Mexican Black Bean Wrap with Avocado & Tri-Color Slaw
Prep Time
20 mins
Total Time
20 mins

This Mexican Black Bean Wrap is the perfect summer recipe ... no cooking required!

Course: Sandwich
Cuisine: Mexican, Tex Mex
Keyword: black bean wrap, mexican black bean wrap, vegetarian wrap
Servings: 4 wraps
Author: Ginnie
For slaw:
  • 1/4 small cabbage, thinly sliced
  • 1 carrot, shredded
  • 1/2 red pepper, thinly sliced
  • 1/8 cup chopped cilantro
  • 1 lime
  • 1 teaspoon olive oil
  • 1/2 teaspoon cumin
  • 1/2 teaspoon salt
For beans:
  • 1 (15.5-ounce) can black beans
  • 1 teaspoon cumin
  • 1 teaspoon chili powder
  • 1/2 teaspoon salt
For wrap:
  • 1 avocado, sliced 1/4 inch thick
  • 4 large tortillas
Prepare slaw:
  1. Combine cabbage, carrots, red pepper, and cilantro in a medium bowl. Toss lightly.
  2. Cut lime in half. Slice one-half into four wedges. Set aside.
  3. Juice the other lime half. Add the juice to the vegetables, along with the olive oil, cumin, and salt.
  4. Mix slaw well. Set aside.
Prepare black beans:
  1. Drain black beans lightly but do not rinse. Place them in a medium bowl.
  2. Add cumin, chili powder, and salt to the black beans. Using a potato masher, mash the beans and spices together until the beans are about 3/4 smashed.
  3. Stir beans well. Taste and add additional salt, if necessary. Set aside.
Assemble wraps:
  1. Place one tortilla on a flat surface. Spread center of tortilla with 1/4 of the black beans.
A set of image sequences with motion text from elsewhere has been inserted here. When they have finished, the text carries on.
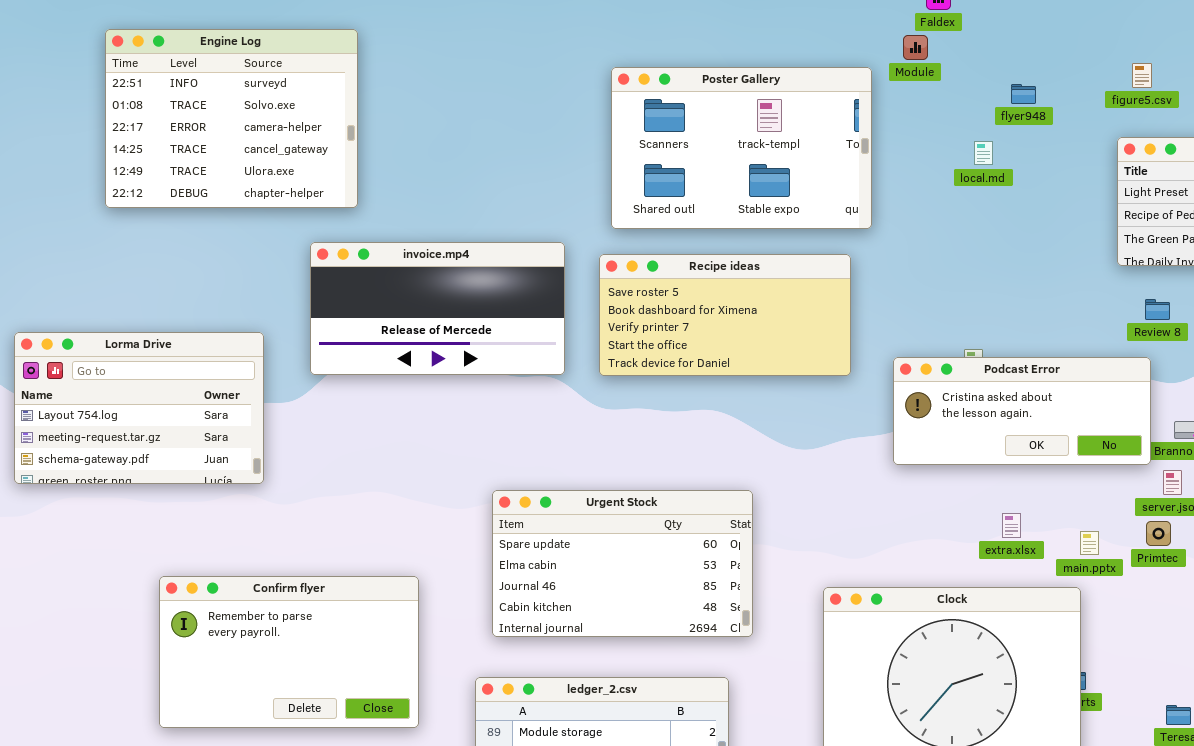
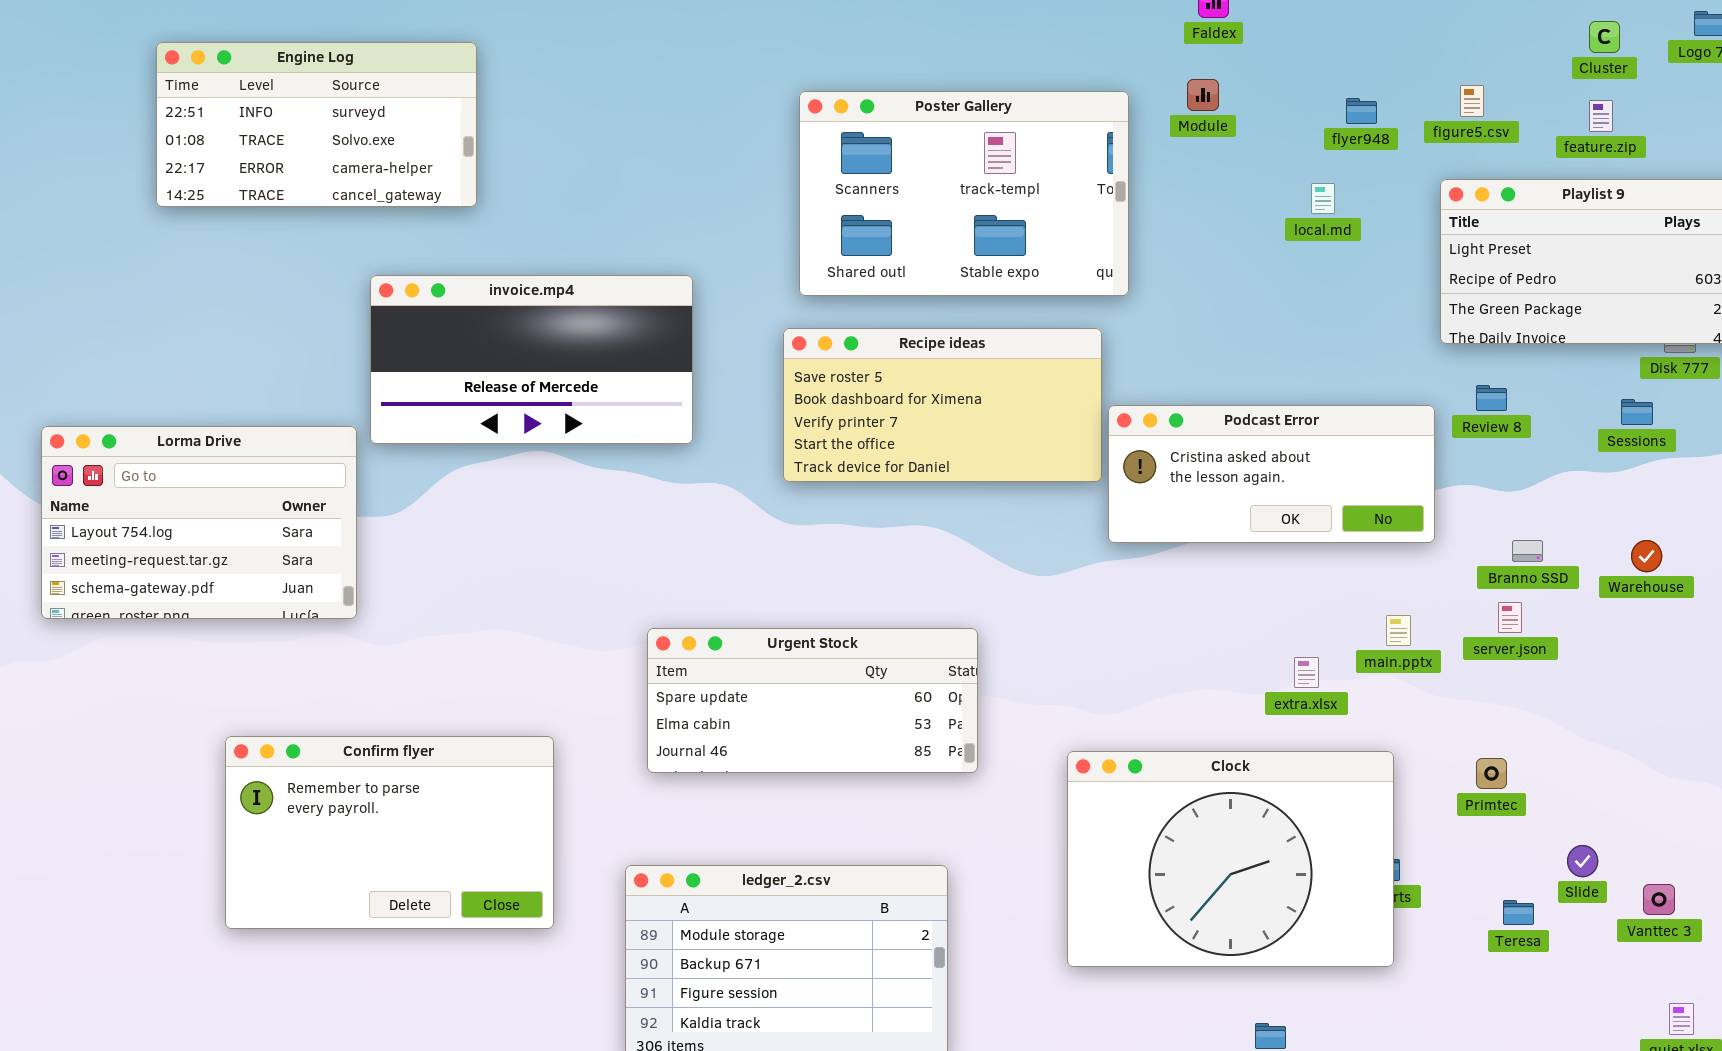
Engine Log: [105,29,358,208] -> [156,42,477,207], resized
Module: [903,35,928,60] -> [1187,79,1219,111], moved
flyer948: [1011,84,1036,104] -> [1346,98,1377,124], moved
local.md: [974,141,993,165] -> [1311,183,1335,214], moved
invoice.mp4: [310,242,565,375] -> [370,275,693,444], moved
Podcast Error: [893,357,1151,465] -> [1108,405,1435,543], moved
Urgent Stock: [492,490,753,637] -> [647,628,978,773], resized
Primtec: [1146,521,1171,546] -> [1476,758,1507,789], moved
main.pptx: [1080,531,1099,555] -> [1386,615,1411,646], moved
  2. Top beans with 1/4 of the sliced avocado, then 1/4 of the slaw.

  3. Fold up tortilla like a burrito.

  4. Repeat with remaining ingredients to make four wraps.
  5. Serve wraps with lime wedges. Enjoy!

If your tortillas are stiff, microwave them for 15 seconds before assembling your wraps.